Tuesday, March 25, 2014

Onto-Cartography as meta-theory and not practice

As a follow up to this post and its comment, in a recent post Bryant provided a link to the intro of Onto-Cartography. A few excerpts:

"I am not convinced that matter is one type of thing. Rather, everything seems to point to the conclusion that there are many different types of matter" (6).

Uh oh, ontological pluralism!

"The work that follows can be described as a work of of meta-politics and meta-ethics. It does not stipulate what political issues we should be concerned with, what we ought to do, or what ethics we ought to advocate, but rather attempts to outline the ontological framework within which political and ethical questions should be thought" (8).

So I'm using the meta-theory of onto-cartography to criticize the lack of specific practical commitments in Onto-Cartography.

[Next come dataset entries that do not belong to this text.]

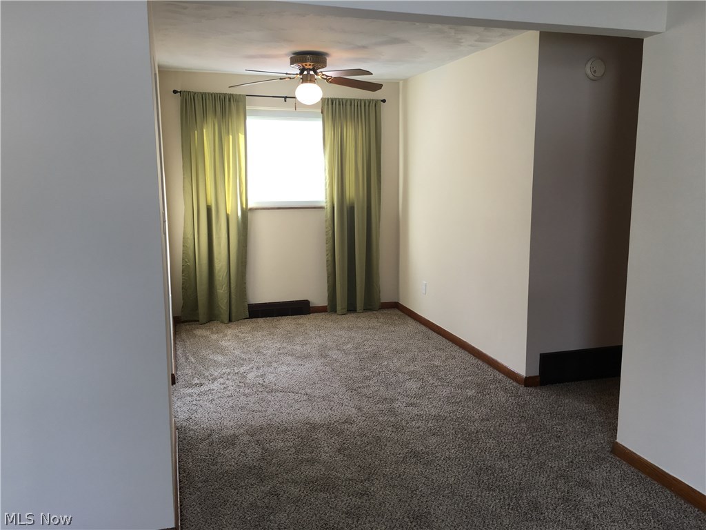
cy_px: 265
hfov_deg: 61.7
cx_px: 353
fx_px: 591
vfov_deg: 48.2
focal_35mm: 29
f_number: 2.2
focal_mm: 4.15
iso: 32
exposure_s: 1/40
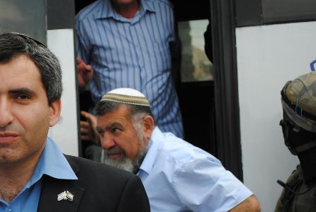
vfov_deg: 12.1
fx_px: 1001
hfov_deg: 17.8
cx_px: 56
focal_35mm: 114
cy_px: 149
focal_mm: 45
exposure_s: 1/250
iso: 100
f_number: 5.3
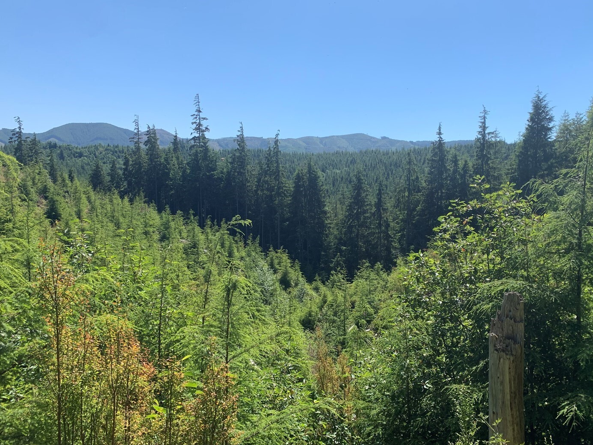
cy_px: 228
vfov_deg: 46.8
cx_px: 301
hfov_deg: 60.0
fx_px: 514
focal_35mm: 30
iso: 25
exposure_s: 1/2208
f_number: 1.8
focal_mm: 4.25
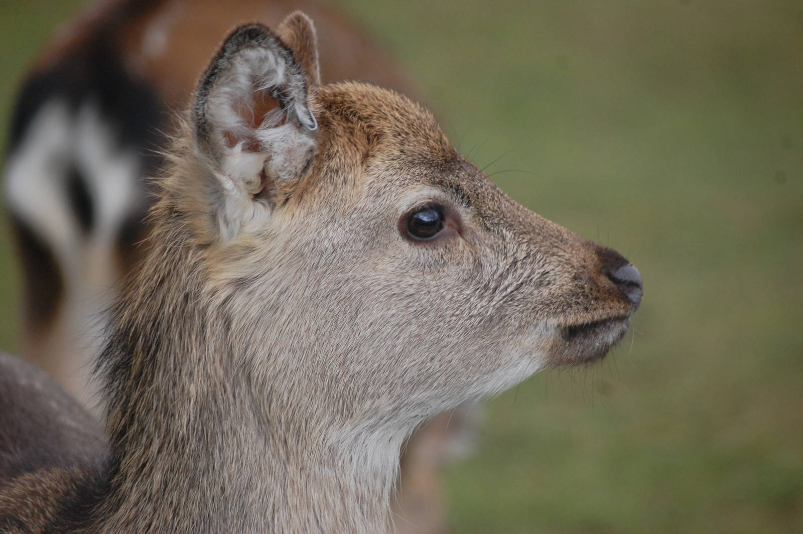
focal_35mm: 218
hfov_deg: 9.5
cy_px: 267
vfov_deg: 6.3
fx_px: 4847
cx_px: 402
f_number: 5.3
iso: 800
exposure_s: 1/320
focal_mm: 145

And to show how the meta-theory might be applied in such political and ethical ways as to effect a better socio-economic system with a more equitable gravitational pull up for everyone. Someone's gotta do it, since this book is just a meta-theory.

Recall this from his pre-book lecture "The gravity of things," which applies to the meta-theory of onto-cartography itself, though aimed here at Zizek:


"Aping Zizek’s style, the question to ask, however, is that of precisely who these critiques are for. [...] When we reflect on Zizek’s critiques, we notice that they require a high degree of theoretical background to be understood. [...] Every entity requires a sort of 'program' to receive and decipher messages of a particular sort from another entity. Reading Zizek ’s work requires a particular sort of training if the recipient is to decipher it. When we evaluate Zizek's work by this criteria and critique him immanently [...] we can ask, on material grounds, about the adequacy of his project. Such a critique is not a critique of the accuracy of his critiques, but rather of the adequacy of his practice. [...] We might thereby conclude that such a practice is actually a mechanism that reproduces these sorts of social relations rather than transforming them as it leaves the ideology itself untouched while simultaneously giving the ideological critic the impression that he’s intervening in some way" (17).